(Reuters) - After more than two decades of misery, the Pittsburgh Pirates celebrated their return to postseason action with a rousing 6-2 home victory over the Cincinnati Reds in their do-or-die National League wild card playoff game on Tuesday.
Left-hander Francisco Liriano held the Reds to one run on four hits over seven innings and was backed by two home runs from catcher Russell Martin as a standing-room only crowd of more than 40,000 at PNC Park waved black hankies and roared their support at Pittsburgh's first playoff game in 21 years.
The victory advanced the Pirates to the best-of-five Division Series against the top-seeded NL Central champion Cardinals starting on Thursday in St Louis.
"You talk about feeling good all over," Pirates manager Clint Hurdle told reporters after getting showered with champagne by his players.
"Our ball park showed up. Our fan base showed up. Our city showed up. Our guys fed off of that from the beginning," he added.
"It was tremendous energy. I've been to a lot of great venues, played in some important games, but that spark from our fan base, I don't know if I ever felt that before."
Liriano was dominant, setting down the first nine Reds batters, who did not get the ball out of the infield until the fourth inning. The Dominican walked one and struck out five before giving way to Tony Watson and closer Jason Grilli.
Second-inning home runs by Marlon Byrd and Martin off Reds starter Johnny Cueto got the Pirates started and they added another run in the third on a sacrifice fly by Pedro Alvarez for a 3-0 lead.
The home run by 36-year-old Byrd came in his first postseason at-bat after playing 1,250 major league games for seven clubs.
Cincinnati got on the scoreboard with a fourth-inning run that made it 3-1 when Jay Bruce's two-out single to left scored Shin-Soo Choo, who became the first Reds player to reach base when he was hit by a pitch leading off the frame.
The Reds almost tied it up later in the fourth, but third baseman Todd Frazier's bid for a two-run homer drifted to the foul side of the left-field line before Liriano struck him out to end the threat.
The Pirates promptly extended the lead in their half of the fourth with two more runs after doubles by Starling Marte and Neil Walker that made it 5-1, and Martin crushed another home run off reliever Logan Ondrusek in the seventh.

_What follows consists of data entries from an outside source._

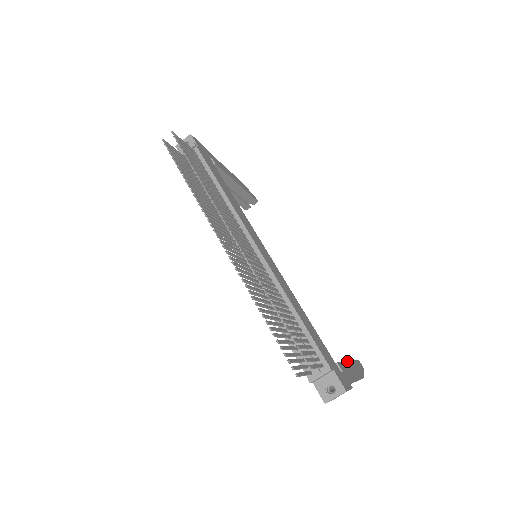
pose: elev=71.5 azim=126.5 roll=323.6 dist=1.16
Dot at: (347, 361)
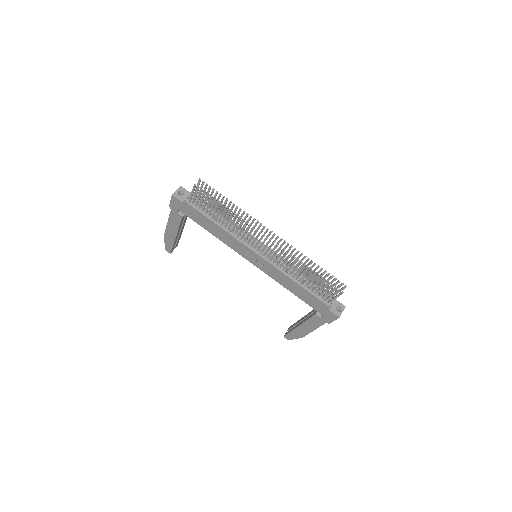
Dot at: (307, 314)
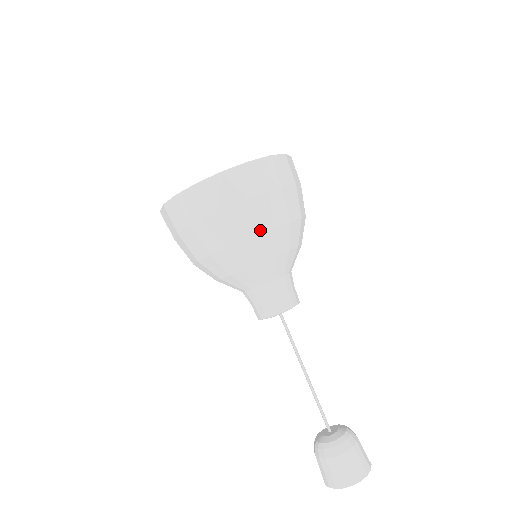
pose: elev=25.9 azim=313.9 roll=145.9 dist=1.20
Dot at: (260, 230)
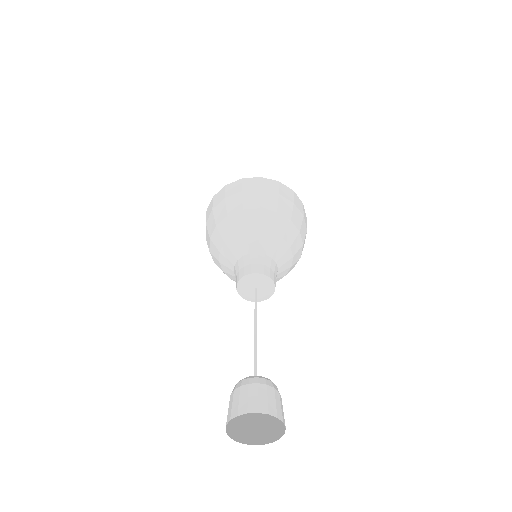
Dot at: (296, 224)
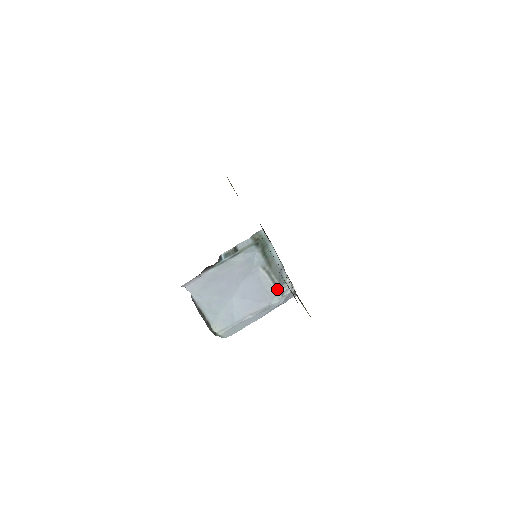
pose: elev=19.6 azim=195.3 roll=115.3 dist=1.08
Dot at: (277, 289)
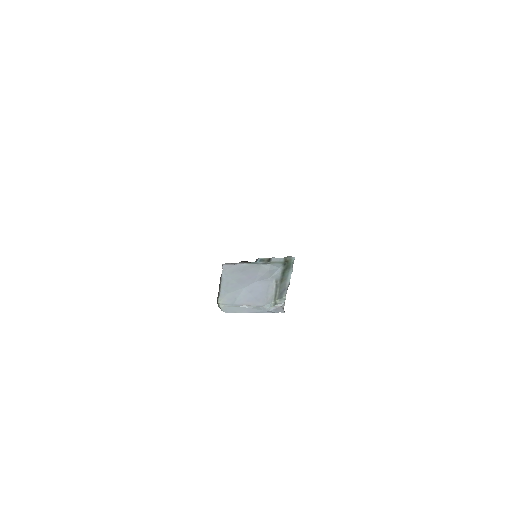
Dot at: (274, 299)
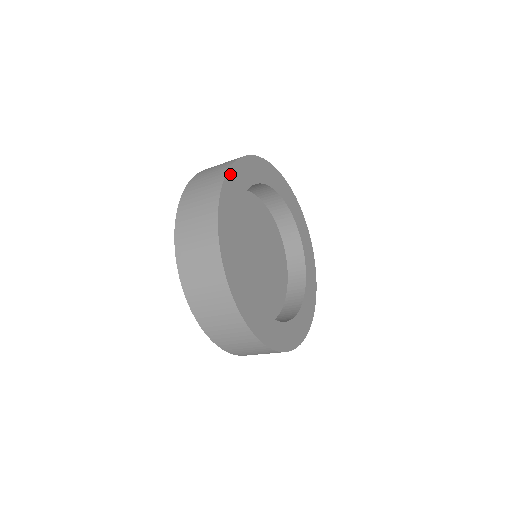
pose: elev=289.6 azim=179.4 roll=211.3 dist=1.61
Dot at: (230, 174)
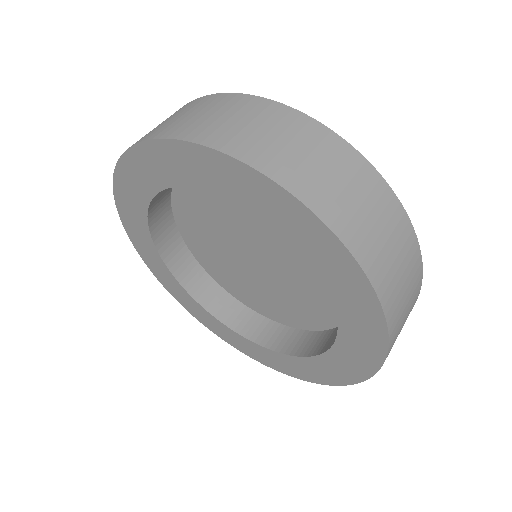
Dot at: occluded
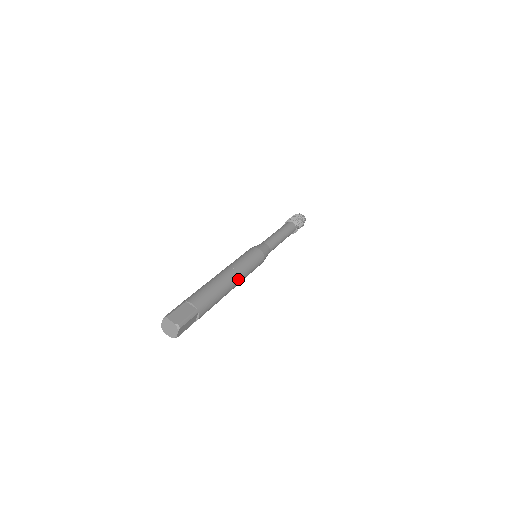
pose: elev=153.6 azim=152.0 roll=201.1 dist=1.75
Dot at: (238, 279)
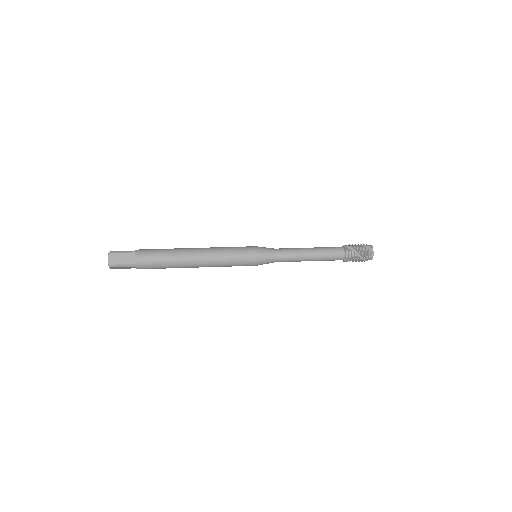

Martin became the only catcher ever to hit postseason home runs for three different teams, having previously homered for the Los Angeles Dodgers and New York Yankees in the playoffs.
Choo got the Reds one run closer with a home run in the eighth but the Korean's blast was not enough as Pittsburgh won in the postseason for the first time since 1992.
"Those balls in the heart of the plate are high-percentage pitches to hit and out of the park," Baker said about the troubles experienced by Cueto and the six relievers that followed him to the mound.
Baker bemoaned the narrowly missed opportunity the Reds had in the fourth. "It's a different ball game if Frazier's ball stays fair. That's a totally different ball game," he said.
Martin saluted the work of starter Liriano and the lift the team got from the fans and looked forward to the rest of the postseason.
"Francisco pitched an unbelievable game and we were able to score some runs for him," his battery mate said. "It was overall a great day for everybody in Pittsburgh.
"This is 20 years of waiting and you just saw it all come out in one night. Hopefully, we can keep this atmosphere late into October."